Dengan adanya putusan MK No. 46/PUU-VIII/2010, hubungan antara anak luar kawin dengan bapaknya adalah hubungan darah dalam arti biologis yang dikukuhkan berdasarkan proses hukum. Putusan MK membuka kemungkinan hukum bagi ditemukannya subyek hukum yang harus bertanggungjawab terhadap anak luar kawin untuk bertindak sebagai bapaknya melalui mekanisme hukum dengan menggunakan pembuktian berdasarkan ilmu pengetahuan dan teknologi mutakhir dan/atau hukum.


Dengan kata lain, setidaknya ada dua cara untuk dapat menjadikan sang anak luar kawin memiliki hubungan darah dan juga hubungan perdata dengan ayah biologisnya dan keluarga ayahnya, yaitu;

1.pengakuan oleh sang ayah biologis; atau

2. pengesahan oleh sang ayah biologis terhadap anak luar kawin tersebut.


Putusan MK hanya menguatkan kedudukan ibu dari si anak luar kawin dalam memintakan pengakuan terhadap ayah biologis dari si anak luar kawin tersebut, apabila si ayah tidak mau melakukan pengakuan secara sukarela terhadap anak luar kawin. Dengan diakuinya anak luar kawin oleh ayah biologisnya, maka pada saat itulah timbul hubungan perdata dengan si ayah biologis dan keluarga ayahnya. Dengan demikian, setelah adanya proses pengakuan terhadap anak luar kawin tersebut, maka anak luar kawin tersebut terlahirlah hubungan perdata antara anak itu dengan ayahnya sebagaimana diatur Pasal 280 Kitab Undang-Undang Hukum Perdata (“KUHPer”) yang berbunyi:

Dengan pengakuan terhadap anak di luar kawin, terlahirlah hubungan perdata antara anak itu dan bapak atau ibunya.

Dalam hal ini, penting untuk dicatat bahwa anak yang dilahirkan karena perzinaan atau penodaan darah (incest, sumbang) tidak boleh diakui.

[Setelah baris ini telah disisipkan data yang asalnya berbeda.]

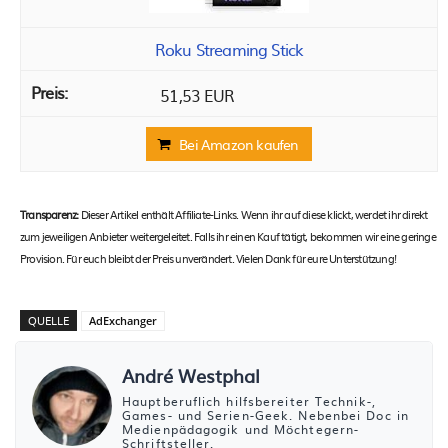
Roku Streaming Stick
51,53 EUR
Bei Amazon kaufen
Transparenz:
Dieser Artikel enthält Affiliate-Links. Wenn ihr auf diese klickt, werdet ihr direkt
zum jeweiligen Anbieter weitergeleitet. Falls ihr einen Kauf tätigt, bekommen wir eine geringe
Provision. Für euch bleibt der Preis unverändert. Vielen Dank für eure Unterstützung!
QUELLE
AdExchanger
André Westphal
Hauptberuflich hilfsbereiter Technik-,
Games- und Serien-Geek. Nebenbei Doc in
Medienpädagogik und Möchtegern-
Schriftsteller.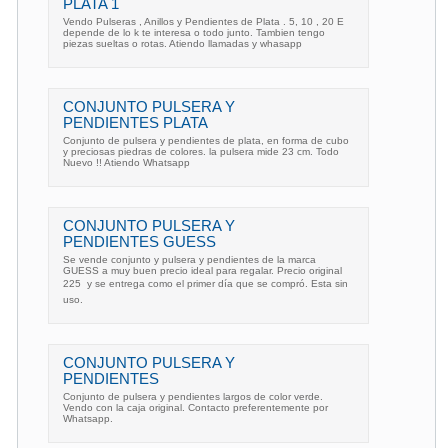
PLATA 1
Vendo Pulseras , Anillos y Pendientes de Plata . 5, 10 , 20 E
depende de lo k te interesa o todo junto. Tambien tengo
piezas sueltas o rotas. Atiendo llamadas y whasapp
CONJUNTO PULSERA Y
PENDIENTES PLATA
Conjunto de pulsera y pendientes de plata, en forma de cubo
y preciosas piedras de colores. la pulsera mide 23 cm. Todo
Nuevo !! Atiendo Whatsapp
CONJUNTO PULSERA Y
PENDIENTES GUESS
Se vende conjunto y pulsera y pendientes de la marca
GUESS a muy buen precio ideal para regalar. Precio original
225  y se entrega como el primer día que se compró. Esta sin
uso.
CONJUNTO PULSERA Y
PENDIENTES
Conjunto de pulsera y pendientes largos de color verde.
Vendo con la caja original. Contacto preferentemente por
Whatsapp.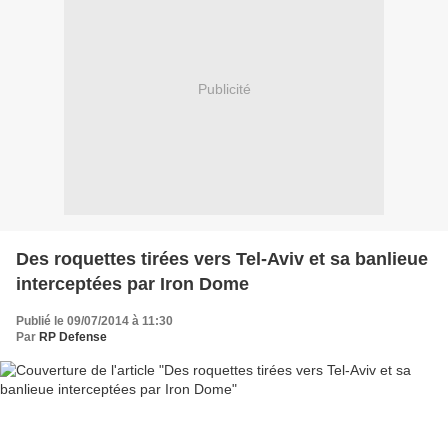
Publicité
Des roquettes tirées vers Tel-Aviv et sa banlieue
interceptées par Iron Dome
Publié le 09/07/2014 à 11:30
Par
RP Defense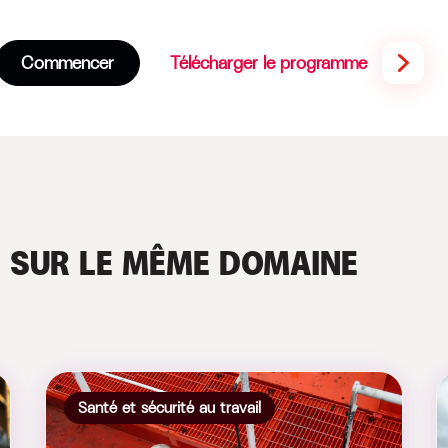
Commencer
Télécharger le programme
S
SUR LE MÊME DOMAINE
Santé et sécurité au travail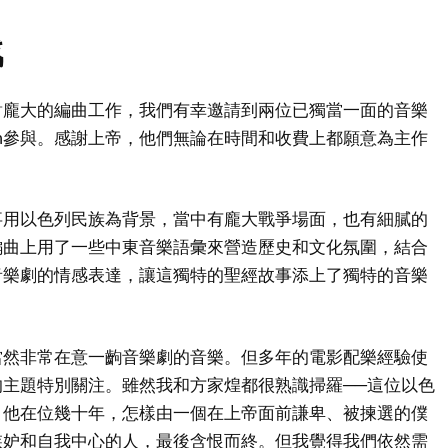
戰
對龐大的編曲工作，我們有幸邀請到兩位已獨當一面的音樂
 Yim參與。感謝上帝，他們無論在時間和收費上都願意為主作
事用以色列民族為背景，當中有龐大戰爭場面，也有細膩的
編曲上用了一些中東音樂語彙來營造歷史和文化氛圍，結合
音樂劇的情感表達，讓這獨特的聖經故事添上了獨特的音樂
當然非常在意一齣音樂劇的音樂。但多年的電影配樂經驗使
主題特別關注。雖然我和方家煌都很熟識掃羅──這位以色
，他在位幾十年，怎樣由一個在上帝面前謙卑、被揀選的僕
嫉妒和自我中心的人，最後含恨而終。但我覺得我們依然需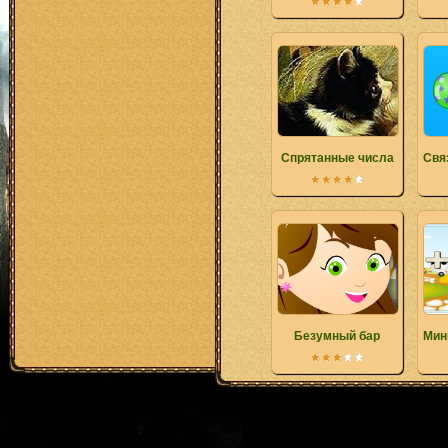
Cпрятанные числа
Свя
Безумный бар
Мин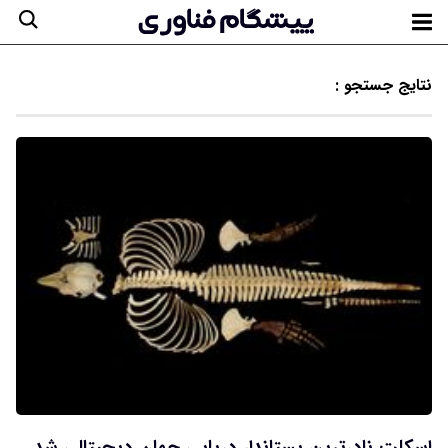
نتایج جستجو :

Hal ini diatur dalam Pasal 283 KUHPer.



Dasar hukum:
1.Undang-Undang No. 1 Tahun 1974 tentang Perkawinan
2.Undang-Undang No. 23 Tahun 2006 tentang Administrasi Kependudukan
3. Peraturan Pemerintah No. 37 Tahun 2007 tentang Pelaksanaan Undang-Undang No. 23 Tahun 2006 tentang Administrasi Kependudukan

Putusan:
Putusan Mahkamah Konstitusi No. 46/PUU-VIII/2010 tanggal 17 Februari 2012.